Everything is broken. My favorite plate, my favorite pair of heels, my favorite suede boots, my favorite holiday…
In the midst of modern-day Thanksgiving is this: “I’m so thankful that Bobby got a 100% on his being a super-perfect kid test that no one else was taking. Thank you, baby in a manger.”
And I roll my eyes to such great lengths that my eye whites catch a random gathering of twigs in my un-raked lawn on fire.
“30 days of thankful” is all the shit I hate the absolute most about Thanksgiving. Thanksgiving is the subtlest of the holidays and that is why I’ve always loved it the most with its drunk uncles and quiet dignity.
Thanksgiving was about stretching your food dollars to make a meal you could barely afford while all of your dysfunctional relatives gathered around to vow to be better. And, no matter how intense the depravity, at some point, we would all look around and be thankful for what we had. The good, the bad and the ugly.
It made no sense. It was not braggy. It was real. The gratitude would move from your stomach to your throat and your Grandpa, who never spoke except through rum and war stories, would say something: “I’m just happy to be here with all of you.” Everyone would cry because integrity was strong on the lips of those who meant it.
Now, we all go through some defined motion of thankfulness that looks like well-dressed children and partially attained perfection. It’s a lie and we’ve lost our way.
Sitting at the kids’ table, we had “fake wine” (Martinelli’s) and watched the big people try to love each other as much as we loved them in the name of gratitude. My mother pushed aside her father’s desire that she be a son and they broke bread. They held hands. We said we were grateful. We meant it.
Gratitude is not publicly rejoicing in the best of the best. It’s the timid celebration of the worst of the worst. It’s finding the joy in the seemingly joyless. It’s the quiet sonnet buried under a floor board. It’s beautiful because you feel it in a dark corner of something lost and something sad. It’s lovely because it blooms against stark cold.

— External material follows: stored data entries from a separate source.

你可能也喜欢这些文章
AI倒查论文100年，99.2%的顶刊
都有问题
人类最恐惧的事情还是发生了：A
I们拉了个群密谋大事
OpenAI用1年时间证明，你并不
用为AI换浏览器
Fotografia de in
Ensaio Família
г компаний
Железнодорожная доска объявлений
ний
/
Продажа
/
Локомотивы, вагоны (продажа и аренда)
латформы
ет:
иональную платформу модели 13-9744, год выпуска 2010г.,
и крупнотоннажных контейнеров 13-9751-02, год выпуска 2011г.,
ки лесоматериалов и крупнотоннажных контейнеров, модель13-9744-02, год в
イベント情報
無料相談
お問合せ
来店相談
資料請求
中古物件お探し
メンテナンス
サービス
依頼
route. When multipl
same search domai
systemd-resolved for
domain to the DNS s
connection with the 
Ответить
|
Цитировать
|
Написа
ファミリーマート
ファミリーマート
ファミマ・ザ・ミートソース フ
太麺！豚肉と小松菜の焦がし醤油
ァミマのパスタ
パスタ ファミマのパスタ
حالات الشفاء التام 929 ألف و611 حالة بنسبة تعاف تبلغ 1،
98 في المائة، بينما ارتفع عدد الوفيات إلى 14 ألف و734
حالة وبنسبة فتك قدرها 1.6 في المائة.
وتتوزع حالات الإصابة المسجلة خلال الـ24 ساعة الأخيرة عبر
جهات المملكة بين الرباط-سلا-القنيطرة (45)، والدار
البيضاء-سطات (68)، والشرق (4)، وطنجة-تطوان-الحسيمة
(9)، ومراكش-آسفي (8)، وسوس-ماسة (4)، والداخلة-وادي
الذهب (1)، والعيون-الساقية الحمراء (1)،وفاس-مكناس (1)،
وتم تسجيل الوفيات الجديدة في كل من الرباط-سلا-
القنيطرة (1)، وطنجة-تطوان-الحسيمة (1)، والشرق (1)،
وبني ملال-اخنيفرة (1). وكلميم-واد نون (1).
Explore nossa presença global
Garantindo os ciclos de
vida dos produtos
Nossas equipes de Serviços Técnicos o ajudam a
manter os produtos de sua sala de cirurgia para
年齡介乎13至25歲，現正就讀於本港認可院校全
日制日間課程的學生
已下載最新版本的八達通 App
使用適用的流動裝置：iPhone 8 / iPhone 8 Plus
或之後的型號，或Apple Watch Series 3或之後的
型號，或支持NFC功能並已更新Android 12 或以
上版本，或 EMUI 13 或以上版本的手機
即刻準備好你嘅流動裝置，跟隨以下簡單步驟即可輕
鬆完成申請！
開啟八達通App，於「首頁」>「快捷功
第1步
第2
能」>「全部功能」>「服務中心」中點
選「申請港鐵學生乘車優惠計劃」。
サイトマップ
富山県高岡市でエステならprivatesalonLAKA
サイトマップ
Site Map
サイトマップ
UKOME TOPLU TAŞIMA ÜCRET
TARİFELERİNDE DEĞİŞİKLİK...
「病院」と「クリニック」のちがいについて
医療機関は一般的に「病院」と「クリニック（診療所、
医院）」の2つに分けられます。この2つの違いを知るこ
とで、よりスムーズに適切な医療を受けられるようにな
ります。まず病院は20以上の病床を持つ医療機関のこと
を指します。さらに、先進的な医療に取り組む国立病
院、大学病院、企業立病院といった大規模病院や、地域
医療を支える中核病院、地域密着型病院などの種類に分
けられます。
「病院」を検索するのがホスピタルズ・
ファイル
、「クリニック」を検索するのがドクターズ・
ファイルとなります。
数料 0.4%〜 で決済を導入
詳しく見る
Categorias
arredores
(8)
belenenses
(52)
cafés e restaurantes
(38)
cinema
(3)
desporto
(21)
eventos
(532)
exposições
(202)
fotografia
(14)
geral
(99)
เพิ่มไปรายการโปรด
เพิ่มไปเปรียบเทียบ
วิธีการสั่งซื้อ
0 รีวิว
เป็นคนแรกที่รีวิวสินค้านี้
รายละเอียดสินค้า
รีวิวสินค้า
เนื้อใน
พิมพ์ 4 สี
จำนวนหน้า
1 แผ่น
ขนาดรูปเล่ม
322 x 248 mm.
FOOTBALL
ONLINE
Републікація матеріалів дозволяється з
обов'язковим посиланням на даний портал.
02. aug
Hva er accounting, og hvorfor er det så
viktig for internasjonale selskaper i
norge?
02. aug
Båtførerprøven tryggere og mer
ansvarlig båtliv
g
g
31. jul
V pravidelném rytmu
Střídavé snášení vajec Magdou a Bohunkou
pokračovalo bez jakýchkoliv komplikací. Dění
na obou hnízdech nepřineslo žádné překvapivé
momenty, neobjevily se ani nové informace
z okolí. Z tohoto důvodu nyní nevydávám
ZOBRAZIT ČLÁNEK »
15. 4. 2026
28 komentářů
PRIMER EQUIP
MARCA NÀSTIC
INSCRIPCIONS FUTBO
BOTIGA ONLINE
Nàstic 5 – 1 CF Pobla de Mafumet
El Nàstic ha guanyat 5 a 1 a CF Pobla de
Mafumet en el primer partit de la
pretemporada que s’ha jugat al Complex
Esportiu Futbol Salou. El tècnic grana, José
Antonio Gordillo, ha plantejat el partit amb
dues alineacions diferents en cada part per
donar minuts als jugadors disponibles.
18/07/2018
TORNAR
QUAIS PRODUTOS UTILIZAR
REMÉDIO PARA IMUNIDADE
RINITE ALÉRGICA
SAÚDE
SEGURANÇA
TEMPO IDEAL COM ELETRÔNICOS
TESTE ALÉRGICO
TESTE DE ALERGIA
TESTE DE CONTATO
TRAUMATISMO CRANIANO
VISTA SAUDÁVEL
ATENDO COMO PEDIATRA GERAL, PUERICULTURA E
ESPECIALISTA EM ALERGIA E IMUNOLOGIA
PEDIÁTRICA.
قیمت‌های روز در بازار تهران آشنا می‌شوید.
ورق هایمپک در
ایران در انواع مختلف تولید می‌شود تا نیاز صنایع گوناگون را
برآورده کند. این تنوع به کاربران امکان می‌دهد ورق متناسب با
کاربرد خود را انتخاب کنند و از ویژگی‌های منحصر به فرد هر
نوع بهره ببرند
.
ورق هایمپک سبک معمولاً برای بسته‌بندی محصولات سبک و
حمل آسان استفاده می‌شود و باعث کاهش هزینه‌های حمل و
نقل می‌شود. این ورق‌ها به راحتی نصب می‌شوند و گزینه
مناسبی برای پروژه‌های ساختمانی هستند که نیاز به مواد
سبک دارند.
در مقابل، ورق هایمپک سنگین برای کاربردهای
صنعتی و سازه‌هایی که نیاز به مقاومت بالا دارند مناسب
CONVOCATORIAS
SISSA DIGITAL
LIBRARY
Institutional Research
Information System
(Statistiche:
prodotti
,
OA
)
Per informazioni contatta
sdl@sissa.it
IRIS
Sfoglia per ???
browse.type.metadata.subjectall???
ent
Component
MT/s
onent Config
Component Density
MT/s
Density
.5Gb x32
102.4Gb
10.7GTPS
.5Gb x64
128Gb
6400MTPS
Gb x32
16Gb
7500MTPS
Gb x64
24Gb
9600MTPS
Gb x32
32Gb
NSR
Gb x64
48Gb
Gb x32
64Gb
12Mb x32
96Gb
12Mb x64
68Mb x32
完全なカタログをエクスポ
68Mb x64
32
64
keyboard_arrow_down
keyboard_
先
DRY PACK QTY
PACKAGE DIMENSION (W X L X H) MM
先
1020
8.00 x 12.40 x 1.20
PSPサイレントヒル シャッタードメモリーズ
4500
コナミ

My holy day is the sharing of a meal – the making of the best of things. Warmth and full bellies and a quiet acknowledgment of the worst making us even better. Our biggest accomplishment; we were all still sitting at the same table – loving each other in spite of our shortcomings.
I’m thankful that my husband still loves me fully and is faithful while I struggle with my non-existent sex drive. I’m thankful that my son has a teacher who is helping me understand the help he needs as he struggles daily. I’m thankful for a mother who lives silently in my son’s room and for every sour that has led to a well-learned sweet. I’m thankful for life – though it be harshly lived. I’m thankful for the disbelief in perfection – mine or yours.